Jeffrey Weber grew up in Little Neck, Queens, where his father was a police officer and his mother was an assistant principal. From an early age he knew he wanted to work in real estate, but he figured accounting would always be a skill he could fall back on. So the kid from Queens earned a degree in accounting from S.U.N.Y. Albany and a master’s at Adelphi University.
In his early 20s, Weber found himself working in the accounting department at Helmsley Enterprises, where he discovered that all sectors of the real estate world were not created equal. “I learned that their accounting department was really an expense department,” Weber recalls. “It was their brokerage and management side that were the income departments. In accounting, if you left at 4:59 you were stealing a minute from the corporation – but brokers could take off Wednesdays to go golfing, and Fridays were half a day so they could go out to the Hamptons. So the expense department was not where I wanted to be.”
After Weber found a job that united his passions for real estate and accounting – treasurer of his co-op in Tarrytown – he decided to quit accounting and become a real-estate agent with Century 21. “I thought I could earn a lot of money selling real estate,” he says with a chuckle. He failed to earn a dime. “After four months my wife, Evan, told me it was time to get a real job again. We were thinking of a family, and it was obviously not the right job for me.” Weber went back to accounting, this time as a controller for East Island Management, doing budgets for co-ops, condos, and rentals.
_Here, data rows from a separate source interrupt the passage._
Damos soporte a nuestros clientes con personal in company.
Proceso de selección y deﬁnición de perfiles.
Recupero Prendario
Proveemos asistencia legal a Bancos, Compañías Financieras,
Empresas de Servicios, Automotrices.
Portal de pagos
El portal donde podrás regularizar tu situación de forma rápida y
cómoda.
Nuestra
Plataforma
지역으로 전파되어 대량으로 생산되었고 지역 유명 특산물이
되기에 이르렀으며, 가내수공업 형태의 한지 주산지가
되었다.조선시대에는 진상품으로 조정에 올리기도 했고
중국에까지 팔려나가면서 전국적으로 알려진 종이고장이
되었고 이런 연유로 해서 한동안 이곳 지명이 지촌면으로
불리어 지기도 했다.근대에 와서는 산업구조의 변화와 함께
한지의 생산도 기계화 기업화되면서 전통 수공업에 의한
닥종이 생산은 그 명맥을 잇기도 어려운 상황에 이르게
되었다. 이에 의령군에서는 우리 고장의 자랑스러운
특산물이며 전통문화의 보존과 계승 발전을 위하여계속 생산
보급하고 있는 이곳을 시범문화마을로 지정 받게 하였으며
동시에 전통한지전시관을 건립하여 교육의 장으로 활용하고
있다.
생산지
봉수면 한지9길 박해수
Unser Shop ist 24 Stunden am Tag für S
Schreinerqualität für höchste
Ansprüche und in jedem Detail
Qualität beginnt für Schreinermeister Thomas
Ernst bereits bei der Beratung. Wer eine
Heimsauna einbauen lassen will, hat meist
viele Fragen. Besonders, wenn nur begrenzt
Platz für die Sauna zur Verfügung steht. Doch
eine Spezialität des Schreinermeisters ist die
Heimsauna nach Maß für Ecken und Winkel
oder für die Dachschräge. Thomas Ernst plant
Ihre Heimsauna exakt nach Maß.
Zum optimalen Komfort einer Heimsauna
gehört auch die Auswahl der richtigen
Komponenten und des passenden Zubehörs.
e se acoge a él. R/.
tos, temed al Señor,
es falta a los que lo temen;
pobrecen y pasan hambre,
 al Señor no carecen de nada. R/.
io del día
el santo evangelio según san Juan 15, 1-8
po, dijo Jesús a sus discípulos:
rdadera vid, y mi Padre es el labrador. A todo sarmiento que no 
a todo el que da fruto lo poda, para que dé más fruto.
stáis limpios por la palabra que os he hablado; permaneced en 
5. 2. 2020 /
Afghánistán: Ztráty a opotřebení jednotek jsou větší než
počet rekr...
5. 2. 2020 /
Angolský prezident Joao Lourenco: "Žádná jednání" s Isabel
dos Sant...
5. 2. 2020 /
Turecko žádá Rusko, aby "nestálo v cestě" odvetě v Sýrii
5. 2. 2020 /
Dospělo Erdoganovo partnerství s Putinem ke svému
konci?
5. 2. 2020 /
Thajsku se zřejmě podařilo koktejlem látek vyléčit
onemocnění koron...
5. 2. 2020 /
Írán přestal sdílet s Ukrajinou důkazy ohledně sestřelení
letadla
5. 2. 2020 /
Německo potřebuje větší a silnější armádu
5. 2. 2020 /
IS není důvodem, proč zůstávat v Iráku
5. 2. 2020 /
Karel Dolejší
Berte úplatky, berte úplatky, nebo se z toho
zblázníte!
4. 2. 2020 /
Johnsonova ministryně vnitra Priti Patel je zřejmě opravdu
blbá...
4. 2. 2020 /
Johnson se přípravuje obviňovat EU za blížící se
Weber became a property manager almost by serendipity. His boss was thinking of retiring and didn’t feel like going all the way up to Connecticut, where the firm managed two buildings. Weber stepped in and promptly had an epiphany: “By managing those two buildings, I became half controller and half property manager. I enjoyed the management end of it a whole lot more than accounting.”
Now Weber’s path became clear. He worked four years for Wallack Management as a property manager, and by 1986 he was ready to strike out on his own. By then Weber and Evan, who was working as a speech pathologist, had two children. “We were a little frightened because when you start your own company you’re taking a risk,” Weber says. “I started with only two buildings, but it was my own. I worked six and a half days a week. At least in management” – unlike at Century 21 – “you are guaranteed a check at the first of the month. Those two buildings led to another two, and those led to another six, and so forth.”
Today with partner, Moses Farhat, Weber-Farhat Realty Management handles 60 buildings. Weber’s family has also grown up – the four kids are now adults – and for the past seven years he has enjoyed the constant companionship of his springer spaniel, Bonnie. “I take Bonnie with me wherever I go,” he says. “She comes with me to work and is my receptionist. She greets everybody at the door and is a very friendly, happy-go-lucky dog.”
Weber has no regrets about his career detours. “My accounting experience helps me to run my business,” he says. “I can help co-ops and condos with their budgets, their financials, and the financing. I know how to talk to accountants, and I know what the tax laws are.”
Weber, now 65, cannot imagine retiring. “Why would I want to?” he asks. “When you retire, you do what you think would be fun. I enjoy dealing with people, I enjoy solving problems. Going to work every day is not a chore, so I can just as well keep working.”